Naming the path to the config file in an httpd conf will certainly work.
In my case, the path the config file is hard coded in the method that reads the
config as it is not something that changes.
Here is on of my httpd conf file (a separate file loaded in the http
configuration directory so your install process doesn't have to change the
actual httpd.conf):
PerlModule Your::App
PerlPostConfigHandler Your::App::httpd_start
<Location /foo/app>
SetHandler modperl
PerlResponseHandler +Your::App
# Apache::DBI needs GlobalRequest
PerlOptions +GlobalRequest
</Location>
The httpd_start method gets called at apache startup time, and reads the config
in once.
Also, one other possible advantage to YAML is that YAML is not perl, so if you
have a mixed language env,
it is easy to share/move/port your config to the language of your choice.
YAML has pretty good support across the common languages you will find in the
LAMP world.
BTW, if you haven't already done so, I recommend becoming familiar with the
handlers and their life cycles:
http://perl.apache.org/docs/2.0/user/handlers/server.html
http://perl.apache.org/docs/2.0/user/handlers/http.html#HTTP_Request_Cycle_Phases
Have fun,
-- jeff
From: Jerry Pereira <[email protected]<mailto:[email protected]>>
Date: Mon, 11 Jul 2011 16:41:13 -0500
To: Jeff McCarrell <[email protected]<mailto:[email protected]>>
Cc: "[email protected]<mailto:[email protected]>"
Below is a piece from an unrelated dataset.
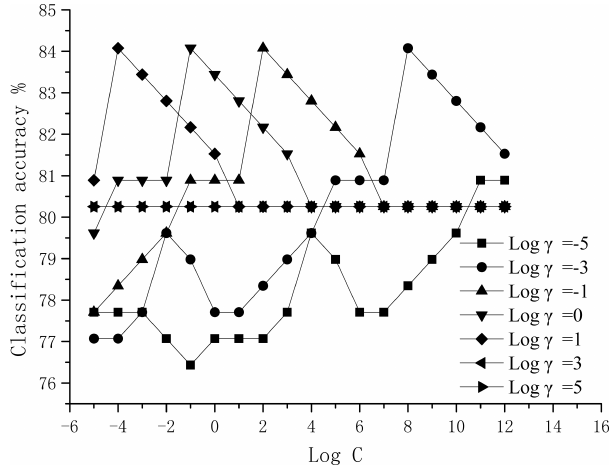
Fig. 5. Dependence of classi¯cation accuracy on parameters C and (cid:1) for a polynomial kernel SVM. The base of log C is 2 and the base of log (cid:1) is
<[email protected]<mailto:[email protected]>>
Subject: Re: Best approach to store Application Configuration
please correct me if I am wrong, I should be using tool like
YAML/Config::General for application configuration storage and reteieval, and
load them on startup using startup.pl<http://startup.pl> script? That would
mean i will have to store the name of configuration file some where (probabaly
in mod_perl configuration block in httpd.conf).